Un an après le passage du cyclone Chido, Mayotte tente de panser ses plaies. Inondations, destructions et pertes humaines ont marqué l’île. La ministre des Outre‑mer, Naïma Moutchou, s’est rendue sur place pour évaluer les chantiers de reconstruction, rencontrer élus et habitants, et souligner l’importance de la solidarité et du soutien institutionnel dans ce contexte encore fragile.
Retour sur le cyclone Chido
Le 14 décembre 2024, Mayotte a été frappée par le cyclone Chido, un phénomène d’une intensité exceptionnelle. Les pluies diluviennes et les vents puissants ont causé des inondations, détruit des habitations et perturbé les infrastructures essentielles. Les habitants ont subi de lourdes pertes humaines et matérielles, laissant une population profondément marquée. Écoles, routes et services publics ont été fortement touchés, compliquant le quotidien des Mahorais. Cet épisode a révélé combien l’île reste vulnérable face aux catastrophes naturelles et souligne la nécessité de plans de prévention et de reconstruction efficaces. Selon Info Kwezi, ce cyclone rappelle l’urgence de renforcer la résilience des communautés locales.
Arrivée de la ministre et objectifs
Le 13 décembre 2025, Naïma Moutchou est arrivée à Mayotte pour une visite officielle de trois jours. Son programme comprenait des rencontres avec les autorités locales, des inspections de chantiers et des échanges avec les habitants. L’objectif principal de sa mission était d’évaluer l’avancement des travaux de reconstruction et de vérifier que les engagements financiers et techniques annoncés par l’État étaient respectés. La ministre a insisté sur la nécessité d’une coordination efficace entre les administrations, les collectivités locales et les habitants pour accélérer les réparations et renforcer la résilience de l’île face à de futures catastrophes.
Les zones touchées et leurs besoins
Certaines régions de Mayotte, comme Mamoudzou, Tsararano et Kawéni, restent encore très affectées. Les écoles nécessitent des rénovations, les routes et réseaux d’eau doivent être réhabilités, et plusieurs quartiers attendent toujours une assistance matérielle. Les habitants signalent des difficultés liées aux retards dans les dossiers d’indemnisation et aux manques de suivi sur certains chantiers. L’importance d’une aide ciblée et régulière se révèle cruciale pour garantir un retour à la normale et limiter les impacts sociaux et économiques du cyclone.
Reconstruction et projets en cours
Depuis un an, plusieurs projets ont été lancés pour remettre l’île sur pied. Parmi eux :
- La rénovation des écoles et bâtiments publics.
- La remise en état des réseaux électriques et hydrauliques.

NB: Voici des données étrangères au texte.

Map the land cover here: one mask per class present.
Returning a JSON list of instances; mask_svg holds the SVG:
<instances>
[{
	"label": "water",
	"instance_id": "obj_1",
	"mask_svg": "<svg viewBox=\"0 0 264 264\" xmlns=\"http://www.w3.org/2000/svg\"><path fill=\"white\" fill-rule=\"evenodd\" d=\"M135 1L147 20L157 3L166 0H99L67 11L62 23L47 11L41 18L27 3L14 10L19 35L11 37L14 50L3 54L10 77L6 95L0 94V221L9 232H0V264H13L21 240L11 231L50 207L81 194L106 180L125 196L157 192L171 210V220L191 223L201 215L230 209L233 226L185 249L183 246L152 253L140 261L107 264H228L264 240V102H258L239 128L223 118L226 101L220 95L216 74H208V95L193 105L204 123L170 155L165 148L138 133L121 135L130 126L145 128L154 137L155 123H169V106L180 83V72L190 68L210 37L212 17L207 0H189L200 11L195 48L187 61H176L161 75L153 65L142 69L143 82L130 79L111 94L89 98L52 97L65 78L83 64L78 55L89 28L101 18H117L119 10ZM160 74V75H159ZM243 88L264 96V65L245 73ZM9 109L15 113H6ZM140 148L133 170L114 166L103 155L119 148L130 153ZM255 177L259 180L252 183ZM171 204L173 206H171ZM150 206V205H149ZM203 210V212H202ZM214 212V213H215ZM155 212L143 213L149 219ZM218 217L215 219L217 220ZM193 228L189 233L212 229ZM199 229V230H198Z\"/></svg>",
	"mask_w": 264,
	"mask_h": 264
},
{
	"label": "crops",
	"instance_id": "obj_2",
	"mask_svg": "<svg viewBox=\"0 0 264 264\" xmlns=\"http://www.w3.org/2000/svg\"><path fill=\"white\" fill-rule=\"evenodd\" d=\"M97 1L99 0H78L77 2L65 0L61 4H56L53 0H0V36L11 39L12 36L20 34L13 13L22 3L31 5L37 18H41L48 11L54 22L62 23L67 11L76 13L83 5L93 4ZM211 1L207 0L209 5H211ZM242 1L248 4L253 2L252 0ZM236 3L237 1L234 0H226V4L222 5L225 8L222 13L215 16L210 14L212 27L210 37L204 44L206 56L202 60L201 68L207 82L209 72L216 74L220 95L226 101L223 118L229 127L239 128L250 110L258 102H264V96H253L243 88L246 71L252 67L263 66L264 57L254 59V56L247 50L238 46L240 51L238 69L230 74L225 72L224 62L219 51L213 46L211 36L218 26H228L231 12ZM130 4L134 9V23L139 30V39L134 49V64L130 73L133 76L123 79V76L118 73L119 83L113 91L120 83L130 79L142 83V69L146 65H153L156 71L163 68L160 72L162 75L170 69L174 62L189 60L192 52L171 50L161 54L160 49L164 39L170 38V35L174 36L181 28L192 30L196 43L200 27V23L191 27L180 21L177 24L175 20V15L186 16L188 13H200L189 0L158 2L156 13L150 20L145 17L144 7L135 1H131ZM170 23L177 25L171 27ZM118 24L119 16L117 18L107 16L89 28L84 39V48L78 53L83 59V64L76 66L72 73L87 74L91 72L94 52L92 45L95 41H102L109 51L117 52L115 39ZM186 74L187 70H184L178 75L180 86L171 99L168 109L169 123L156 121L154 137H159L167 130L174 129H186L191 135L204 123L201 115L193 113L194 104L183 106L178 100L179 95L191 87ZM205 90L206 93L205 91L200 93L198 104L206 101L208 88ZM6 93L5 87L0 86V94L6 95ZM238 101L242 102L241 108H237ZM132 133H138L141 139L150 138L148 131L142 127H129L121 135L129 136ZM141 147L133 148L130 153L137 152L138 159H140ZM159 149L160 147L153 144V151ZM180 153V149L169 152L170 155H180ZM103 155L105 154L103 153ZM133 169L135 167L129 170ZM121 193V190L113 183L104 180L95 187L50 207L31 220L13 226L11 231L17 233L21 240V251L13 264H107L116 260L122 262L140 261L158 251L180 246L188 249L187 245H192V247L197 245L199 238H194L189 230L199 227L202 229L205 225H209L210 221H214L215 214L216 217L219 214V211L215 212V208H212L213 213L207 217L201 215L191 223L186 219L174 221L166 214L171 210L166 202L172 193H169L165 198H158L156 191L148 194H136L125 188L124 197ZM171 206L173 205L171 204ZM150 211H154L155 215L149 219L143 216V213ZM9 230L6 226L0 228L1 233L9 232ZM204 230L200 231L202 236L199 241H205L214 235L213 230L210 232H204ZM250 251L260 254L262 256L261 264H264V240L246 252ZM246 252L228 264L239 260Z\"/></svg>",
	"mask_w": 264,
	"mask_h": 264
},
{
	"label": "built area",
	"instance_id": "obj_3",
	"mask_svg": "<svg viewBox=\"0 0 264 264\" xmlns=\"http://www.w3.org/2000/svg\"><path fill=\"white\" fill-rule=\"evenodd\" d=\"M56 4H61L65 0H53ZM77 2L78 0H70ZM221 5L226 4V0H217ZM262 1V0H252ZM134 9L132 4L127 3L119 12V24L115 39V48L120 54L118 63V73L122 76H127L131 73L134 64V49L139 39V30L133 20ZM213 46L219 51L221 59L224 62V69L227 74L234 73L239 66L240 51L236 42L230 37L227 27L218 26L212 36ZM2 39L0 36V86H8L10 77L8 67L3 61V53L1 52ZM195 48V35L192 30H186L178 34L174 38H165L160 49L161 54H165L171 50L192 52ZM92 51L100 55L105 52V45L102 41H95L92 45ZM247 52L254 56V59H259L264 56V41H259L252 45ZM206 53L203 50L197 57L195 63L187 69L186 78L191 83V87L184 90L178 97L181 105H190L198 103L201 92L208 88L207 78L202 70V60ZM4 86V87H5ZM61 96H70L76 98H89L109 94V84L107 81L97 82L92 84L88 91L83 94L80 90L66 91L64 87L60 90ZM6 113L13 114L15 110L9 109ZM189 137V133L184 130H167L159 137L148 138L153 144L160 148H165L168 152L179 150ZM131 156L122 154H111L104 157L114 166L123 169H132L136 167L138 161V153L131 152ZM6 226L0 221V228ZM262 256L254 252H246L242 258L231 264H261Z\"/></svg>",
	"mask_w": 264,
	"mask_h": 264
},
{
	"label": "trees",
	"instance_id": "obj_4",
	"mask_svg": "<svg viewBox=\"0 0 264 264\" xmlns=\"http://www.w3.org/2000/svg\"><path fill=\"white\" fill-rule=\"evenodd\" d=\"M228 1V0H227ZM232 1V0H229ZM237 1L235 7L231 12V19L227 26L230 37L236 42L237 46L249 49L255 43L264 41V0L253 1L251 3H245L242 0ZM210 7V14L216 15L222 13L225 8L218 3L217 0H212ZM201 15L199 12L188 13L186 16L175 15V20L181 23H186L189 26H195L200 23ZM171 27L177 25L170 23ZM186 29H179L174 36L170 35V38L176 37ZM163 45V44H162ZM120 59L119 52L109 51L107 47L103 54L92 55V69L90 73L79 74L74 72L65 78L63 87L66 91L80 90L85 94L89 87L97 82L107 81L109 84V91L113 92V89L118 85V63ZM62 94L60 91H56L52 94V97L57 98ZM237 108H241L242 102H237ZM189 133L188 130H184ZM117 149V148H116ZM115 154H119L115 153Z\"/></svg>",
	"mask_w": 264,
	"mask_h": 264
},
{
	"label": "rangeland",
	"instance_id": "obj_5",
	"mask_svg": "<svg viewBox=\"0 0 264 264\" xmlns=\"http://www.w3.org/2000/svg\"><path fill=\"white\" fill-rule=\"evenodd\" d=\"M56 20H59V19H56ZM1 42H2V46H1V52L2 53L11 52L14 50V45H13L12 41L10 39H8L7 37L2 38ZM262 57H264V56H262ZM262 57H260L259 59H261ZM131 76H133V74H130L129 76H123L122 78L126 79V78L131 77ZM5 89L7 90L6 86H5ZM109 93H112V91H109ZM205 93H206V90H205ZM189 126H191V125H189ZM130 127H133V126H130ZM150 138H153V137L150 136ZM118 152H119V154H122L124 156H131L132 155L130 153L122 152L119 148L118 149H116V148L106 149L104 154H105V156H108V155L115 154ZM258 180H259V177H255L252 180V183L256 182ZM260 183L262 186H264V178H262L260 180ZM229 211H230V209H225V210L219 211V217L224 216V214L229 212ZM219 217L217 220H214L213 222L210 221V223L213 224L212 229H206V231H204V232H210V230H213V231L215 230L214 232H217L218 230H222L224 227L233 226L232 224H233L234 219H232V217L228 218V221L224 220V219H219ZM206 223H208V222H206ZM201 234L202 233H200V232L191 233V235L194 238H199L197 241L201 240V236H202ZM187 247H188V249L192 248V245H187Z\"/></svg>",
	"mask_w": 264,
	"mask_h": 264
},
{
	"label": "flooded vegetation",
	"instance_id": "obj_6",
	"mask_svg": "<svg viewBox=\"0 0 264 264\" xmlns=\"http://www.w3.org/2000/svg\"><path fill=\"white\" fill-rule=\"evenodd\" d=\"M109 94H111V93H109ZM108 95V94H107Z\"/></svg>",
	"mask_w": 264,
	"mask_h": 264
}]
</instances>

- La construction de logements temporaires et la distribution de matériel aux familles touchées.Les chantiers avancent progressivement, mais certains freins administratifs ralentissent le rythme. La ministre a pu constater les progrès réalisés, mais aussi identifier les zones où une action renforcée est nécessaire. La planification de nouveaux projets vise à améliorer non seulement les infrastructures mais aussi la qualité de vie des habitants.
Témoignages des habitants et élus
Les Mahorais ont exprimé leur reconnaissance pour les efforts de reconstruction, mais aussi leur impatience face aux retards persistants. Les élus locaux, dont le préfet François-Xavier Bieuville et le maire de Mamoudzou, Ambdilwahedou Soumaïla, ont rappelé l’importance du soutien financier et technique de l’État. Les témoignages des familles affectées soulignent la résilience et la solidarité au sein des communautés, mais mettent aussi en avant la nécessité d’un accompagnement continu pour surmonter les traumatismes et reconstruire durablement.
Défis et perspectives pour l’avenir
Un an après le cyclone Chido, Mayotte reste confrontée à plusieurs défis : accélérer la reconstruction, sécuriser les infrastructures, et renforcer la prévention contre les catastrophes futures. Les autorités insistent sur l’importance de la planification, de la coordination et du suivi régulier des projets. La visite de Naïma Moutchou symbolise un engagement de l’État à soutenir l’île et à mobiliser les ressources nécessaires pour garantir un retour à la normale et préparer Mayotte à mieux affronter les crises à venir.